Once we treated your arthritis pain, you became more active and social again. You were always the cat who prefered to be with me, so the feeling was mutual. I loved it when you would cuddle into my lap, knead and drool a little.
One day when you were seventeen, you simply stopped eating. This is not an unusual sign of illness in a cat, and sometimes it’s the only thing that says there’s something not quite right.
Anorexia in a cat is a reason to take your cat to the veterinarian as soon as possible. It can mean something easily treatable, like a fever or change in food management, or it can mean something much more serious and difficult to treat like kidney or liver disease.
I brought you to work with me the next day, and the blood testing showed advanced kidney failure. Most cats would have been losing muscle or vomiting regularly by this time, but you had shown no signs of illness.
We also checked your blood pressure. High blood pressure is often associated with kidney failure in cats, and yours was elevated. High blood pressure is often silent in our pets.

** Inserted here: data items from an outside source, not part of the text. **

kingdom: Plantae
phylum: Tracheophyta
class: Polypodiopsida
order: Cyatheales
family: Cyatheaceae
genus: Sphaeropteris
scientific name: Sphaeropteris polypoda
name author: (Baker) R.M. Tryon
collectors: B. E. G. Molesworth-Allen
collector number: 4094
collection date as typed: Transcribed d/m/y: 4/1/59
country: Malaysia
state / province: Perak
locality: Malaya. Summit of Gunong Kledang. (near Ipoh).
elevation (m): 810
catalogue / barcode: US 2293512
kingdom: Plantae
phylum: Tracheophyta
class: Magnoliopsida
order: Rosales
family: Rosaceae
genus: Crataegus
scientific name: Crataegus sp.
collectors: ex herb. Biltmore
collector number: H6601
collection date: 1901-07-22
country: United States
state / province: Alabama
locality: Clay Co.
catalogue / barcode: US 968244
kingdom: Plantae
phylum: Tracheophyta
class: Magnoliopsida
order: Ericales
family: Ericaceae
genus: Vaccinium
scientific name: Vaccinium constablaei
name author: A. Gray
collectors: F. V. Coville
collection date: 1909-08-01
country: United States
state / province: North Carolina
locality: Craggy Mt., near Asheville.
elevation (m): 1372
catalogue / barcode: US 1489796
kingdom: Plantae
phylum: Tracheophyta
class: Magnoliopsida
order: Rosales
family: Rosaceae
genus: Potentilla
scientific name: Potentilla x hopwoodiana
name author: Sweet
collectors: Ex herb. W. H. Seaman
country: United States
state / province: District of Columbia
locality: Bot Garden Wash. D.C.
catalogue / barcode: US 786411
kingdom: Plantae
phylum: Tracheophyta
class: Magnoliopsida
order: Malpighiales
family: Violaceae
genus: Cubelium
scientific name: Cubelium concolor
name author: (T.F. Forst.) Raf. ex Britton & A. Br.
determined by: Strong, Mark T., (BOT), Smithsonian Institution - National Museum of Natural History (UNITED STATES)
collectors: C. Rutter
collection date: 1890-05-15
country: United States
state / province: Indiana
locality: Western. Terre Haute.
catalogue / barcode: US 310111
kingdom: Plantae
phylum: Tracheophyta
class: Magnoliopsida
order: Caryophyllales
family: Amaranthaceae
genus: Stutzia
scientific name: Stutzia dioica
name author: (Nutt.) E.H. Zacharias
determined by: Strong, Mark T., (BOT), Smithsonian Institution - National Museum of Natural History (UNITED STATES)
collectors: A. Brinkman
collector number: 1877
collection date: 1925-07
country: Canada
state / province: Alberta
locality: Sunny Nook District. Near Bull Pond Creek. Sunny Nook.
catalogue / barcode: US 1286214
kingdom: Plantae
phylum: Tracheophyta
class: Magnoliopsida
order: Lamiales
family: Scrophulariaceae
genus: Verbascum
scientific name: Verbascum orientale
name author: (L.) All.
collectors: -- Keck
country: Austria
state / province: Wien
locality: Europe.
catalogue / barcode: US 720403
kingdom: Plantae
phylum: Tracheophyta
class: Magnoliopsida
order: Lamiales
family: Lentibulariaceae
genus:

Then I got ready to start some treatment. We gave you fluids under the skin and an appetite stimulant pill. I picked up blood pressure medications. Giving you medications by mouth was going to work okay, because you would let me pill you. This, not unexpected, disease was something we could manage.
And then you had sudden neurological changes, as if you’d had a stroke. You had a hard time walking, but couldn’t rest comfortably. You had vision changes, and most heart-breaking of all, you didn’t seem to recognize me anymore.
When we got home that afternoon, I had a difficult conversation with my husband. A cat with kidney disease and high blood pressure was one thing. That was something we would be able to treat, and probably improve your quality of life for a while.
Once you were blind and didn’t recognize us any more, then what were our options? Treating you with anti-clot drugs and putting you on IV fluids while we waited to see if your signs would improve over the next few days was possible, and may have helped. But it did truly break my heart to see you pacing at the back of the carrier, weaving and crying out.
Unfortunately, it was time to say goodbye.
Oh, Max, this wasn’t a decision we took lightly. Were there things we could do for you? If I started looking, I could probably find lots of things to try. Would they help you? Unknown. How long would they last? Also, unknown.
We were on the knife-edge of your life and death. The decision came up so quickly. Two days ago, as far as we knew, we had an old but relatively health cat. But then, in a flash, we were trying to predict how much quality of life we could give you.
I completely empathize with pet owners who have to make these choices, with little time and little to no warning. The pressure to make a decision that was the best thing for you, my Max, was immense. And we did the best we could.